EXERCISE A |
Answer these questions about the door trim thread, one per line:
(i) How far apart are the two close doors?
(ii) What tool does the reply recommend for scribing the molding on the crooked wall?
(iii) What kind of caulk does the reply say to use to fill the gaps?
EXERCISE B | In the door trim thread, write out the passage between "Now about those" and "water cleanup stuff?", inclusive, swapping "corners" for "joints".

DOCUMENT SEGMENT |
○ ○ ○ ○ ○ ○ ○

# Cutting door trim on crooked walls and close doors



## Ron6519 (Mar 28, 2007)

You must be really good with a circular saw to rip a 7 foot. 45 degree angle. I'd use a table saw with a fence.
How wide are those spaces?


----------



## bhollehday (Jan 30, 2015)

Ron6519 said:


> You must be really good with a circular saw to rip a 7 foot. 45 degree angle. I'd use a table saw with a fence.
> How wide are those spaces?


Your confused. Ive got two situations. One with two close doors (1.5" from each other but my door trim around the house is a little over 2"), which ill rip with a fence at a 45 im thinking. And another that needs to be ripped, but the wall is crooked. So the middle needs more meat than the top or bottom. So I was looking for tips or tricks, but maybe just ripping it straight as close as you can get it and then filling in with silicone is the best?


----------



## Ron6519 (Mar 28, 2007)

The crooked wall solution is simple You scribe the molding using a compass. It will pencil the irregularities onto the molding. You tube should have a video. Usually a jig saw is good for this.
Use a latex, not silicone caulk to fill the gaps. Assuming you're painting.


----------



## bhollehday (Jan 30, 2015)

Ron6519 said:


> The crooked wall solution is simple You scribe the molding using a compass. It will pencil the irregularities onto the molding. You tube should have a video. Usually a jig saw is good for this.
> Use a latex, not silicone caulk to fill the gaps. Assuming you're painting.


Exactly what i was looking for!! Your awesome man :thumbup::thumbup: Found the videos and ill give that a try witha jig saw I suppose (need to buy one) or maybe a careful circ haha

Now about those tight door trim corners. I assume best thing to do is cut a 45 on the ends that they meet? And use caulking to clean it up? When do you use silicone caulking? Latex is the printable and water cleanup stuff?

○ ○ ○ ○ ○ ○ ○

EXTRACTED INFORMATION |
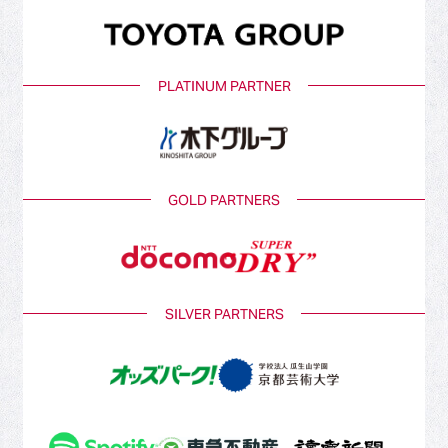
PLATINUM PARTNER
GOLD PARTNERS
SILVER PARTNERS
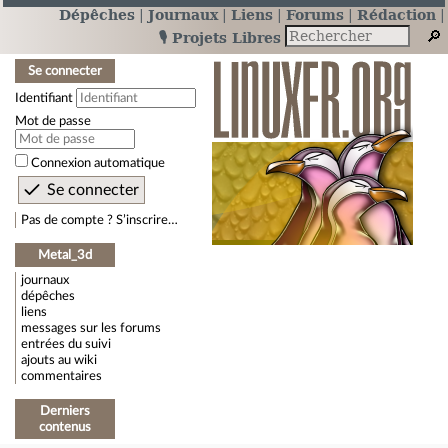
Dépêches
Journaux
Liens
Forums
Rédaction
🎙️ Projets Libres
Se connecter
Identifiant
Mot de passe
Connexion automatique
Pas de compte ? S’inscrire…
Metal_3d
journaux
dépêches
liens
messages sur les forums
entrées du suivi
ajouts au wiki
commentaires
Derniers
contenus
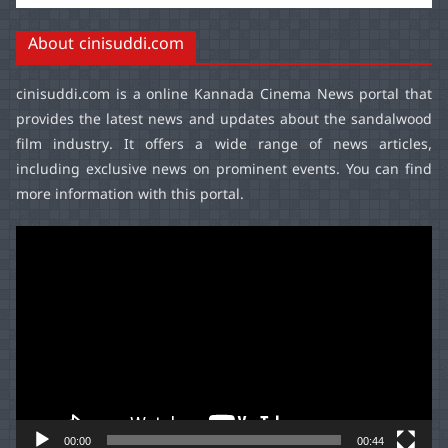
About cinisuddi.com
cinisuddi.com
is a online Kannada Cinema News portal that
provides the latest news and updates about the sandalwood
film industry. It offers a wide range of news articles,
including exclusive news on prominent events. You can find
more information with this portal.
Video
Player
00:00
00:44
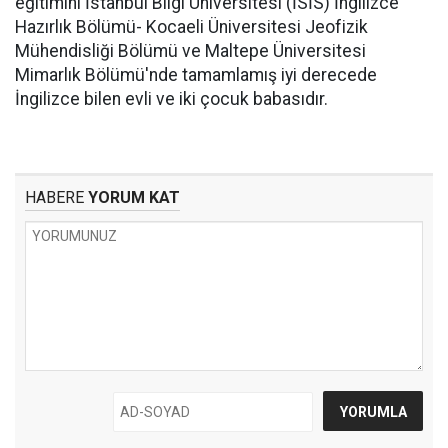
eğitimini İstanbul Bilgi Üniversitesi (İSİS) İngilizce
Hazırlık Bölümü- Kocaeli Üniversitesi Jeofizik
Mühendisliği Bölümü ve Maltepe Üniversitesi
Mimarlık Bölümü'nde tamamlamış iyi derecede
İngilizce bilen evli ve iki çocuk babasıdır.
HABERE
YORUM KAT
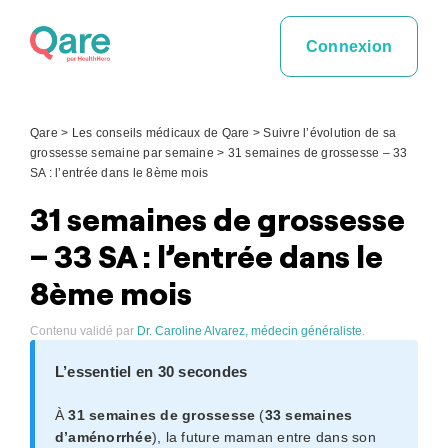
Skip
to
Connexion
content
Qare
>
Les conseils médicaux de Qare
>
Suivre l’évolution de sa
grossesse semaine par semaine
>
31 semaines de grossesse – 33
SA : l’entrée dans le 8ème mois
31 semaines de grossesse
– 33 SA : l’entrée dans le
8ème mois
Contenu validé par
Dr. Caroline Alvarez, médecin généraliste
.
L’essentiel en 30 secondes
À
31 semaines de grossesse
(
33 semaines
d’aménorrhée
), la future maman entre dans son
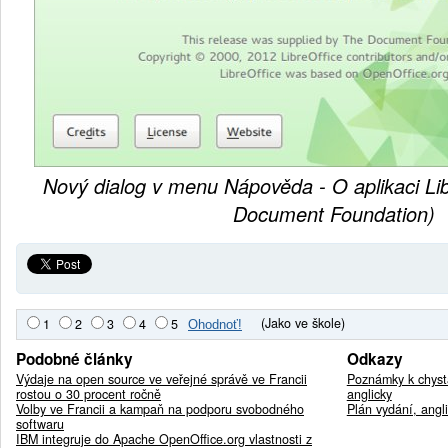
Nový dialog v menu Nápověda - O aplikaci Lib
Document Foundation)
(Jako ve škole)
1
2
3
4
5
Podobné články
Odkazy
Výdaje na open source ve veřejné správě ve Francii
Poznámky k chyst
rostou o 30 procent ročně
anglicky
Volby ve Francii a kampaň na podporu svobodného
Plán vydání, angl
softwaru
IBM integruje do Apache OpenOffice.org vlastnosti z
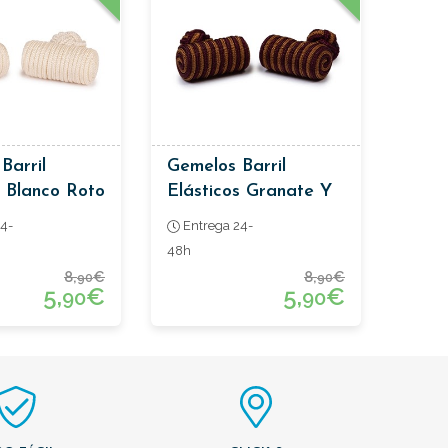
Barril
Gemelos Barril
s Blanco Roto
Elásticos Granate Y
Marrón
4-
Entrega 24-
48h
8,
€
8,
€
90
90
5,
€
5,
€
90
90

○ ○ ○ ○ ○ ○ ○

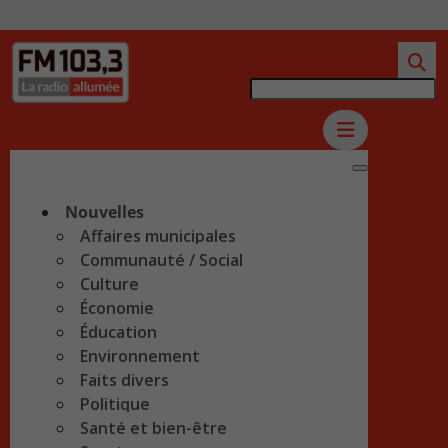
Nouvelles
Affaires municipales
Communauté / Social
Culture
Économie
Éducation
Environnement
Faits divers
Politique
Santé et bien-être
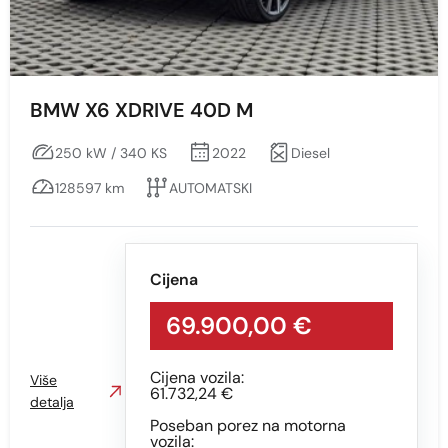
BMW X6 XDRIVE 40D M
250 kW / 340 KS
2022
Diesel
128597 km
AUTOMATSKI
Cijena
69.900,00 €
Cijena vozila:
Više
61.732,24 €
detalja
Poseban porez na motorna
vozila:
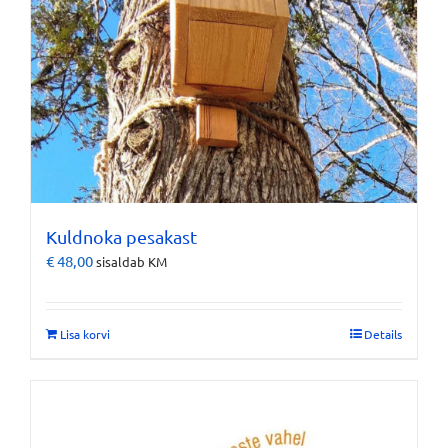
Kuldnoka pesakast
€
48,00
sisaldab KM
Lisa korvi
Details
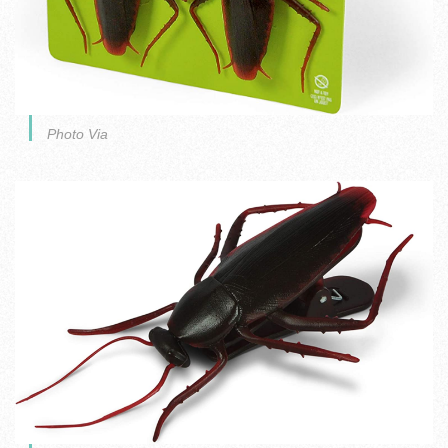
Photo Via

○ ○ ○ ○ ○ ○ ○

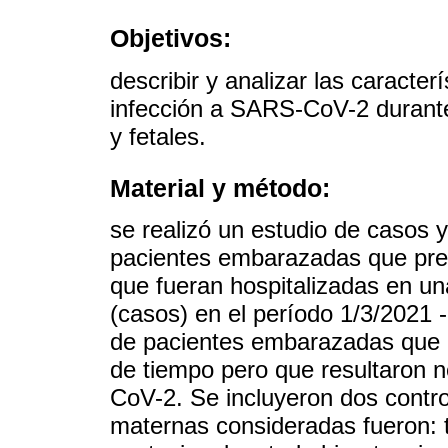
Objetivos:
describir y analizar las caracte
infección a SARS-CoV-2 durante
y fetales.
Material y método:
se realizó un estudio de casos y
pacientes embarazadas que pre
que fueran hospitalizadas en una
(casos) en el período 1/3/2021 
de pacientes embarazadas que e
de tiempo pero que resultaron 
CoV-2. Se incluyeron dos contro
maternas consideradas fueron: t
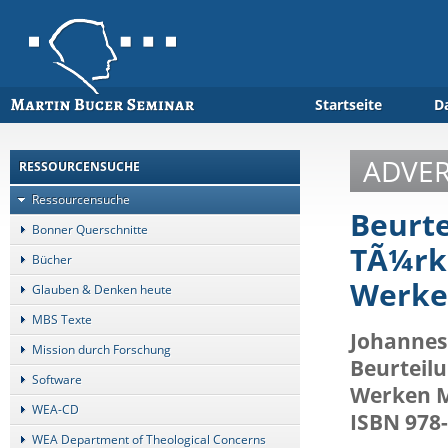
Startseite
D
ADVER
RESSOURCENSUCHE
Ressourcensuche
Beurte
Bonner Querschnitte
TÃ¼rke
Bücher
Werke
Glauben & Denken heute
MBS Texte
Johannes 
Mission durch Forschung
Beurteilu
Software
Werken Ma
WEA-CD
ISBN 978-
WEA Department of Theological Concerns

○ ○ ○ ○ ○ ○ ○

TASK RESULT A |
(i) 1.5" from each other
(ii) A compass
(iii) Latex caulk

TASK RESULT B |
Now about those tight door trim joints. I assume best thing to do is cut a 45 on the ends that they meet? And use caulking to clean it up? When do you use silicone caulking? Latex is the printable and water cleanup stuff?